(Sorry. Not sorry, actually.)
This morning sees rainclouds over the water, a Foy Vance slow-dance to Fifteen through the kitchen while making breakfast together, nose to nose. Coffee on the patio, braving the uncovered stone area, ready to run at a moment's notice but for now enjoying the cool salt air, the cloying early spring pollen and the heavy dimness that surrounds us on the cliff, in the trees.
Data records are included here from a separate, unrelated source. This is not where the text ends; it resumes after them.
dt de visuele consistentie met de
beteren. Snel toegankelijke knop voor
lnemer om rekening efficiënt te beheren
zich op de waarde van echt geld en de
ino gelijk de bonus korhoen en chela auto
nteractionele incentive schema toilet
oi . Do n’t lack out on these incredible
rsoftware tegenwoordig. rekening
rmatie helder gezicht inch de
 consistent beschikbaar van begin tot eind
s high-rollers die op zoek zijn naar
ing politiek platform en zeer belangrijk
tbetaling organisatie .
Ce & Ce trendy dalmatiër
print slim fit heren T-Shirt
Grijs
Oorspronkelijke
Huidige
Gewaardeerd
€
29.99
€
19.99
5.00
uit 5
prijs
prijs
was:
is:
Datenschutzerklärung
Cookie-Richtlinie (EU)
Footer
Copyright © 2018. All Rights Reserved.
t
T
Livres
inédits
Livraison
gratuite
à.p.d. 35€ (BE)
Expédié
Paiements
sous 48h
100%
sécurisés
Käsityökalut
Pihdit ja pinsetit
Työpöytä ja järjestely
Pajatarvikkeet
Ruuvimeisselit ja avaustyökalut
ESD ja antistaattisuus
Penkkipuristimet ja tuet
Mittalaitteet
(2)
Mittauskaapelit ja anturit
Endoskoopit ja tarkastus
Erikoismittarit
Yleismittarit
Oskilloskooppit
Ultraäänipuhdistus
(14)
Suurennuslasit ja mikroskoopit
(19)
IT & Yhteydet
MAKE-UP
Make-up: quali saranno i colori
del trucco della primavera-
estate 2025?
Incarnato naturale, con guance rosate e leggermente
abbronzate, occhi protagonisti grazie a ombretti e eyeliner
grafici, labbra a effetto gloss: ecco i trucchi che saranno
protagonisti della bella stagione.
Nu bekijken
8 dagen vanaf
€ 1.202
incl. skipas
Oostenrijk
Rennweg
He is home, not this place, further to my thoughts from the other day. His crazy-long red hair, clipped words and devastating integrity always left me wishing I was cooler, older, more sure of myself and less inclined to fight him at every turn. This man who made me do math worksheets while sitting at a sticky picnic table under an awning, out of the sun in the bug-heat of August in the middle of a midway so that I would be smarter when I went into grade 6, because grade 6 was harder math than grade 5, from his recollection and that way if I did well in school I could continue to spend summers with him. Who taught me how to tie bows backwards on my shoes so they would lie flatter and not stick up, who braided my hair for me every single morning and then wrapped the braid around my head two or three times so that I looked like a Swiss milkmaid in just about every summer photo ever taken because he was terrified I would get my very long hair trapped in the machinery or caught in a door or pulled somehow but at the same time he loved it so and wouldn't hear of the suggestion to cut it even though I didn't care one way or another.
Get a room. Jesus. PJ mock-complains as he comes in and finds us trying to clean up from breakfast but mostly kissing instead.
Did that, Lochlan mutters in return.
Too bad you're not in it right now, PJ continues.
And how, Lochlan agrees and then laughs out loud. It's a good day, oddly. A better day with more sleep, more perspective, and a corner turned, somewhat abruptly, to a whole new stage in life.